This question may be really dumb, but I am wondering if $\mathbb{S}^{1}\setminus\{(1,0),(-1,0)\}$ is connected or not..
I have this confusion since we know that for sphere $\mathbb{S}^{n}$, $n>1$, the set $$C:=\{(x_{1},\cdots, x_{n+1})\in\mathbb{S}^{n}:x_{n+1}\neq \pm 1\}$$ is connected, but it seems that we don't talk about if $\mathbb{S}^{1}$ also has such a property.

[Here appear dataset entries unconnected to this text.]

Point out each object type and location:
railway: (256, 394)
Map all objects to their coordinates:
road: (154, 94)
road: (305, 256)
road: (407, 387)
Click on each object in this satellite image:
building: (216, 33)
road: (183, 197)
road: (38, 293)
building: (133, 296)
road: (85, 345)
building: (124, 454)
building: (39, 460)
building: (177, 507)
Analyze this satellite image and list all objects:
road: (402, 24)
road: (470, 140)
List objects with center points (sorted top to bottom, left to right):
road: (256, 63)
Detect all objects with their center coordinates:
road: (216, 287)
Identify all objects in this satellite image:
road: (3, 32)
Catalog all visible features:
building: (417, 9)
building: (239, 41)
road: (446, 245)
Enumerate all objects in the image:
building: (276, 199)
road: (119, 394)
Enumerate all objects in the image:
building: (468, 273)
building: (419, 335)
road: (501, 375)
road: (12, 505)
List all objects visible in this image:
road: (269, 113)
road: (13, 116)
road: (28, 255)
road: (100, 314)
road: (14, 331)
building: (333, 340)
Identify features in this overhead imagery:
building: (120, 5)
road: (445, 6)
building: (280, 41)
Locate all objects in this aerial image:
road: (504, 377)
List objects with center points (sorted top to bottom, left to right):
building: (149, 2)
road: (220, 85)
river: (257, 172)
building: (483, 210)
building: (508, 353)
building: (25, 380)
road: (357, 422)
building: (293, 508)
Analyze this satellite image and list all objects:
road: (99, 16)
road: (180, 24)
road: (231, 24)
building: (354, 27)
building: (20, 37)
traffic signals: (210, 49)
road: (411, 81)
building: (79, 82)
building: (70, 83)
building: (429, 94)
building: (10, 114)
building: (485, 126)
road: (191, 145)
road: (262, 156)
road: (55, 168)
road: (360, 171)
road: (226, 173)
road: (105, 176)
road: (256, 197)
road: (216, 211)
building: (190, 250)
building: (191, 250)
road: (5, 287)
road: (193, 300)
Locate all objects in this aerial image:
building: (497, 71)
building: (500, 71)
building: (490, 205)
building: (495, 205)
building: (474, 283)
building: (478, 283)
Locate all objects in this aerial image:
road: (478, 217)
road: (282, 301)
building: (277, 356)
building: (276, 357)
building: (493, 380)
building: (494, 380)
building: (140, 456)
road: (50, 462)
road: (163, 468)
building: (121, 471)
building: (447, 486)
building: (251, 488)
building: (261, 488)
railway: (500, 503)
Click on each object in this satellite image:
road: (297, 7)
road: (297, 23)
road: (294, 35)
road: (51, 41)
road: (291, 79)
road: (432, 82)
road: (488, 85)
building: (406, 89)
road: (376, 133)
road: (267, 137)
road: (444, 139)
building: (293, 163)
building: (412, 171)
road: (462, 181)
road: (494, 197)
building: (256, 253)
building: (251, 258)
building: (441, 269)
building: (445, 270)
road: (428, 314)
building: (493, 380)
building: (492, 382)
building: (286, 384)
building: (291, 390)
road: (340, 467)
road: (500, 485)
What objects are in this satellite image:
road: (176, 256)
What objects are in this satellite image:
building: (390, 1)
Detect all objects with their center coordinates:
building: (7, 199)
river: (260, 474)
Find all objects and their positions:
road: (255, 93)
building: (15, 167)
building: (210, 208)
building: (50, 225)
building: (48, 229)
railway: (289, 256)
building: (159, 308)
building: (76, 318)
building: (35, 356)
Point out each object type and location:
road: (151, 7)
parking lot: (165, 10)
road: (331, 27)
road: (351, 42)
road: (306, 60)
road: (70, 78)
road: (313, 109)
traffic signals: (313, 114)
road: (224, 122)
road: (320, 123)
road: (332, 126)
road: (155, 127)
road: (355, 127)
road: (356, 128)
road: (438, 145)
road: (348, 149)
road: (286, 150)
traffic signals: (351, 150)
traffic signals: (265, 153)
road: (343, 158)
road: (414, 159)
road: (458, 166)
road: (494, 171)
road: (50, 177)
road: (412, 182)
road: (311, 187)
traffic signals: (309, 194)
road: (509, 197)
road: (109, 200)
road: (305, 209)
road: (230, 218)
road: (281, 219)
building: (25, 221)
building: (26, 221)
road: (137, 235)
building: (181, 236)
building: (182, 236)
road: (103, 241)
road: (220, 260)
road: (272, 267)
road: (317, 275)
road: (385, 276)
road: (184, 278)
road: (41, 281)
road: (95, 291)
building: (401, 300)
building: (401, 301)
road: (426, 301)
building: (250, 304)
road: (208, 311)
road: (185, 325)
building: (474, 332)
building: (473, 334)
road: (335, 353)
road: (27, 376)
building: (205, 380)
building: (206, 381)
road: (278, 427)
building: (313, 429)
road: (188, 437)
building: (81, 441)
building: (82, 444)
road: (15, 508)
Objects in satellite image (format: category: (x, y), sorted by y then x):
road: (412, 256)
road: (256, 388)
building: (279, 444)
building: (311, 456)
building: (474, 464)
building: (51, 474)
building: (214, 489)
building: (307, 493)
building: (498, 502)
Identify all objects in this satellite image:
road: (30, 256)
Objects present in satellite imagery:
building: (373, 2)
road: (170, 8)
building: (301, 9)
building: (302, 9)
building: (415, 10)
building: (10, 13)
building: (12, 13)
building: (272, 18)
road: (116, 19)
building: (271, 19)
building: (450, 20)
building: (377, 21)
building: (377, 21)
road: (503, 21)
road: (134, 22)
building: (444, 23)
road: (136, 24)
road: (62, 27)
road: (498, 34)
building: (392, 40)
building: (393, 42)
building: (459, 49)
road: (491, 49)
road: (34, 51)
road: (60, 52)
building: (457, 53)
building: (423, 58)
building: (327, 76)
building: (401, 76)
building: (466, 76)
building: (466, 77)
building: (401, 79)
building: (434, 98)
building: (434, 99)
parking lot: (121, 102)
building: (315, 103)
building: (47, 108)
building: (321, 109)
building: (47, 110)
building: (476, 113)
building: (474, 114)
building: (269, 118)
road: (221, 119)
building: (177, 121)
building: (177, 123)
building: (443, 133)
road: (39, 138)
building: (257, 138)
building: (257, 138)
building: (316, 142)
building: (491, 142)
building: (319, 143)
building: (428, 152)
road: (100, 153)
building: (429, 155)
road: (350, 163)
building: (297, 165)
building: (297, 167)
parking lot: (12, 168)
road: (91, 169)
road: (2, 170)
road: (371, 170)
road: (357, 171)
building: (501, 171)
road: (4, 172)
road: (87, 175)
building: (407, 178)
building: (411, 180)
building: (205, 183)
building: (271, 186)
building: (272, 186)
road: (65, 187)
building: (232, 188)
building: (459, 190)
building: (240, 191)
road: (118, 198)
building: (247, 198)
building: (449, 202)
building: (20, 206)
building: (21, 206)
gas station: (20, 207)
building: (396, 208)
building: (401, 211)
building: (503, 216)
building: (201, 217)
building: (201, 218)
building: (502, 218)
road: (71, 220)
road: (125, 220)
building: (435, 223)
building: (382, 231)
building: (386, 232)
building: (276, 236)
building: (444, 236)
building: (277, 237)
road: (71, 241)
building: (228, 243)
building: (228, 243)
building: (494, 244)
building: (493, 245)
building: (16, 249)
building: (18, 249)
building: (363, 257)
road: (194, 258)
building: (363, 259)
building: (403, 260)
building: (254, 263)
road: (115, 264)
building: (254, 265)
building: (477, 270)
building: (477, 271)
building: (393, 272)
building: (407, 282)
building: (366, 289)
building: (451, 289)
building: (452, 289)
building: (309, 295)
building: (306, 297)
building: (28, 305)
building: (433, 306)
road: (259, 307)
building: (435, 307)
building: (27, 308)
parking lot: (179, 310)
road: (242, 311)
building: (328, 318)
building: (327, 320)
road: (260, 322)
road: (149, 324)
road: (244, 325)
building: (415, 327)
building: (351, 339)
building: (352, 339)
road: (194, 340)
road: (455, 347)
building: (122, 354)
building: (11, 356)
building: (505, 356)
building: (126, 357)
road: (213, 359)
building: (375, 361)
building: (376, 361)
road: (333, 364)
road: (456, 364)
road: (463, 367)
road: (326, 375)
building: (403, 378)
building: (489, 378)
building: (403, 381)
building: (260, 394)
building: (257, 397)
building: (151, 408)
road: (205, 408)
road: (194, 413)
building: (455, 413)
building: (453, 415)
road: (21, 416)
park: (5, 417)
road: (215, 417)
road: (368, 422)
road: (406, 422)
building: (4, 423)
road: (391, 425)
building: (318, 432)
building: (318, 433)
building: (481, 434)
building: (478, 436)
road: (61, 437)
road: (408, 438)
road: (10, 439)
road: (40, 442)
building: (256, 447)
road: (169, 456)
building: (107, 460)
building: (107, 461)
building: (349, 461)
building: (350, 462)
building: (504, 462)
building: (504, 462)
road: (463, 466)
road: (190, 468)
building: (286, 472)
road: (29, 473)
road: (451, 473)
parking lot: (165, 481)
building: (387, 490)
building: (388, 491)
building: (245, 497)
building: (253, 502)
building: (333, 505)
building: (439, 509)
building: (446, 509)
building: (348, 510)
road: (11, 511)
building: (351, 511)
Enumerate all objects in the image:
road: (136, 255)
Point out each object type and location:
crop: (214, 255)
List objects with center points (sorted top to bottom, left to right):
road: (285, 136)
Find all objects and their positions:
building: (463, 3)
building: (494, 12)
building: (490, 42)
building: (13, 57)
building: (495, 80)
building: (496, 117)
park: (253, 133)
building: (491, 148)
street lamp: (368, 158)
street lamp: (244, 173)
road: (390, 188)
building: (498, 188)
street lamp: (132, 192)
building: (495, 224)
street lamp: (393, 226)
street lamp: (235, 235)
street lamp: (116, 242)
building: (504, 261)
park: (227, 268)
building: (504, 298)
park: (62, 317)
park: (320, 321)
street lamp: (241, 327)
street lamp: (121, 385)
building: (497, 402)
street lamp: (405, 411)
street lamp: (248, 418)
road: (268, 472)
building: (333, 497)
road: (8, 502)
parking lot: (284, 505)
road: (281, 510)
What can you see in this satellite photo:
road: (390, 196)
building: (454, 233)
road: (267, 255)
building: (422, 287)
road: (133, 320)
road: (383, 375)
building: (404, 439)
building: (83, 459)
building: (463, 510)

My guess is that $\mathbb{S}^{1}\setminus\{(1,0),(-1,0)\}$ is disconnected, since it can be broken into two disjoint open sets, namely $$A=\{(\cos\alpha,\sin\alpha):\alpha\in (0,\pi)\}\ \text{and}\ B=\{(\cos\alpha,\sin\alpha):\alpha\in (\pi,2\pi)\}.$$
Is my argument correct? If this is indeed disconnected, what happens when we move $\mathbb{S}^{1}$ to higher dimension so that $C$ is connected?
Thank you!
Your argument is correct. Instead of your comparison, you could make the comparison to $$C':=\{(x_{1},\cdots, x_{n+1})\in\mathbb{S}^{n}:\ x_n\neq0\}.$$ This similarly divides $\Bbb{S}^n$ into two disjoint open sets; the points with $x_n>0$ and the points with $x_n<0$.